If you're going to use optimise a model in scikit-learn then it better optimise towards the right thing. This means that you have to understand metrics in scikit-learn. This series of videos will give an overview in how they work, how you can create your own and how the gridsearch interacts with it.

Episode Notes

Here's the demo of the IsolationForest.

from collections import Counter
from sklearn.ensemble import IsolationForest
mod = IsolationForest().fit(X)
np.where(mod.predict(X) == -1, 1, 0)

To run the setup with our metrics set up to judge the outlier model on how it performs on correlation;

def outlier_precision(mod, X, y):
    preds = mod.predict(X)
    return precision_score(y, np.where(preds == -1, 1, 0))
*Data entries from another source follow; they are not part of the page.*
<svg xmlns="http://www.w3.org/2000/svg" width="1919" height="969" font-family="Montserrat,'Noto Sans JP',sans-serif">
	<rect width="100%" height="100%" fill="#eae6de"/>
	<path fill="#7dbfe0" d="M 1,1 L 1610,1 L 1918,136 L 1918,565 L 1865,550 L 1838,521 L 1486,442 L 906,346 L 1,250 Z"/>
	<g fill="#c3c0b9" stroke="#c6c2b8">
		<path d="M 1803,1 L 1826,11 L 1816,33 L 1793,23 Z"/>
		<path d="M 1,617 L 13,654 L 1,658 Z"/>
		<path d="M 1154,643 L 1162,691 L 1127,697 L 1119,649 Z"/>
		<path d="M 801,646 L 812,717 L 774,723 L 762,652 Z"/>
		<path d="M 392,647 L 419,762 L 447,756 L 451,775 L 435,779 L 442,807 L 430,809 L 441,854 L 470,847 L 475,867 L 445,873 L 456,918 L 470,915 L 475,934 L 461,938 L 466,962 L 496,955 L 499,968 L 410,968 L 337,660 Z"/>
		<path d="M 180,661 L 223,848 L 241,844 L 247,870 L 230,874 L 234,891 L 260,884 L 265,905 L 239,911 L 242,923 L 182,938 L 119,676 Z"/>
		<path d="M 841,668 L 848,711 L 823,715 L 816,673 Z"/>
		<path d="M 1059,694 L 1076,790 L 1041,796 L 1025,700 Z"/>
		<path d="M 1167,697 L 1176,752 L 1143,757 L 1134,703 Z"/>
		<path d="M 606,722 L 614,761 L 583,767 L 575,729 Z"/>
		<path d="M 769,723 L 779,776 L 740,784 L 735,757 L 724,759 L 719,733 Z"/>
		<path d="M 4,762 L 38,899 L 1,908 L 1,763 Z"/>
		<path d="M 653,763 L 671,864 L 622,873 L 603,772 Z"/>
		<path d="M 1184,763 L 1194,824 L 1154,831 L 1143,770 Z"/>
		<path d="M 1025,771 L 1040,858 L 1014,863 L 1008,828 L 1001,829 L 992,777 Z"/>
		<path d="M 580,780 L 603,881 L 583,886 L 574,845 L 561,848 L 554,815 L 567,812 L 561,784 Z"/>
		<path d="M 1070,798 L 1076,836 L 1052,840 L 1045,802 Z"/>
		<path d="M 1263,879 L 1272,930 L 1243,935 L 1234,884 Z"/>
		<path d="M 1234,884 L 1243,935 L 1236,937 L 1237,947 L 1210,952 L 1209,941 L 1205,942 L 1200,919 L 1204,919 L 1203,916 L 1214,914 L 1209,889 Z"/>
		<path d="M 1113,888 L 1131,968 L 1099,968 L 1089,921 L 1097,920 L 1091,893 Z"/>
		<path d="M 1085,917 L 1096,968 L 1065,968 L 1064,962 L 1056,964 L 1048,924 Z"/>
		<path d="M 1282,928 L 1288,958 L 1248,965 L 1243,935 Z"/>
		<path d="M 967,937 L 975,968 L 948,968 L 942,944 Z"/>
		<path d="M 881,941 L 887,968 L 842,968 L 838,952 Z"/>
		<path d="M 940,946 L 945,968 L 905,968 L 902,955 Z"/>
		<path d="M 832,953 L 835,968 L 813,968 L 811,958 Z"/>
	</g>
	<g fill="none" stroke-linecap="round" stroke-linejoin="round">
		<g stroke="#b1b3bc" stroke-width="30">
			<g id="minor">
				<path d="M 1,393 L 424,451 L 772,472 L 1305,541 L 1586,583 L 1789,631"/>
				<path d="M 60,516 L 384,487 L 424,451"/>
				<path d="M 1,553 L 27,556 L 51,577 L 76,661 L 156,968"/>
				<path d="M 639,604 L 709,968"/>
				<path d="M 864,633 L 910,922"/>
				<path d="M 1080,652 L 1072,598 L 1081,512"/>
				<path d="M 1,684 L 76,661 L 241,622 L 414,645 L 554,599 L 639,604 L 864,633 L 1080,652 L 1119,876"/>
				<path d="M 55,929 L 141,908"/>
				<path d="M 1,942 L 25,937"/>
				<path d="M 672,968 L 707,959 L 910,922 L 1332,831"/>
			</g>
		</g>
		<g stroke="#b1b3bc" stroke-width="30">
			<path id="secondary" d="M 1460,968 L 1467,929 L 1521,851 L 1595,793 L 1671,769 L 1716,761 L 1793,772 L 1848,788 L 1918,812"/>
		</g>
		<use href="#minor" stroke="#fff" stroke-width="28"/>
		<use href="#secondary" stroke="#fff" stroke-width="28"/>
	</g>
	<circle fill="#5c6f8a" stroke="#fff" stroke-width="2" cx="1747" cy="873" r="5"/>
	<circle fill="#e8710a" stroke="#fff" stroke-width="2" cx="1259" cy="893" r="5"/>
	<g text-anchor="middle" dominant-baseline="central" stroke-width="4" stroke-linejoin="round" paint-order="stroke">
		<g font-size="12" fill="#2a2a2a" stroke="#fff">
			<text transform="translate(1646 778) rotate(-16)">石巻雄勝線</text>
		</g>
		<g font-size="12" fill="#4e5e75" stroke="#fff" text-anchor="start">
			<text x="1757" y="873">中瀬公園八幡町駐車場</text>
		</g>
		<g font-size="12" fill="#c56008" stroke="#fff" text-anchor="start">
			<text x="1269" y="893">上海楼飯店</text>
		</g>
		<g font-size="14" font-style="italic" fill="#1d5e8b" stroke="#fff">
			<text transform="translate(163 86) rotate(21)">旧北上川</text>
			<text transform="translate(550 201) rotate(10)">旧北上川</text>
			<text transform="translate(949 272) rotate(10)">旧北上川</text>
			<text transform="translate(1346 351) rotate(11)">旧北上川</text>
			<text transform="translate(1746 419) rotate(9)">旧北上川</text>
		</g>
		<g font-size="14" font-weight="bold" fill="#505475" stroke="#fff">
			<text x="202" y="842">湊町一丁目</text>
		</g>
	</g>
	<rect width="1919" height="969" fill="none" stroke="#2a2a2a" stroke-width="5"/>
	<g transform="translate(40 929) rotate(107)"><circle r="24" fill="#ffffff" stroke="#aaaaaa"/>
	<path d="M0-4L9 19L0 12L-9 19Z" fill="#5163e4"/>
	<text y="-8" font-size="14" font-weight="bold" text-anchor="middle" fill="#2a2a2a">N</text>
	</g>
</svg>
def outlier_recall(mod, X, y):
    preds = mod.predict(X)
    return recall_score(y, np.where(preds == -1, 1, 0))

grid = GridSearchCV(
    param_grid={'contamination': np.linspace(0.001, 0.02, 10)},
    scoring={'precision': outlier_precision, 
            'recall': outlier_recall},
grid.fit(X, y);

plt.figure(figsize=(12, 4))
df_results = pd.DataFrame(grid.cv_results_)
for score in ['mean_test_recall', 'mean_test_precision']:

Note that we're not using the sample_weight in our own custom scorer, but you should see a huge effect on the metric.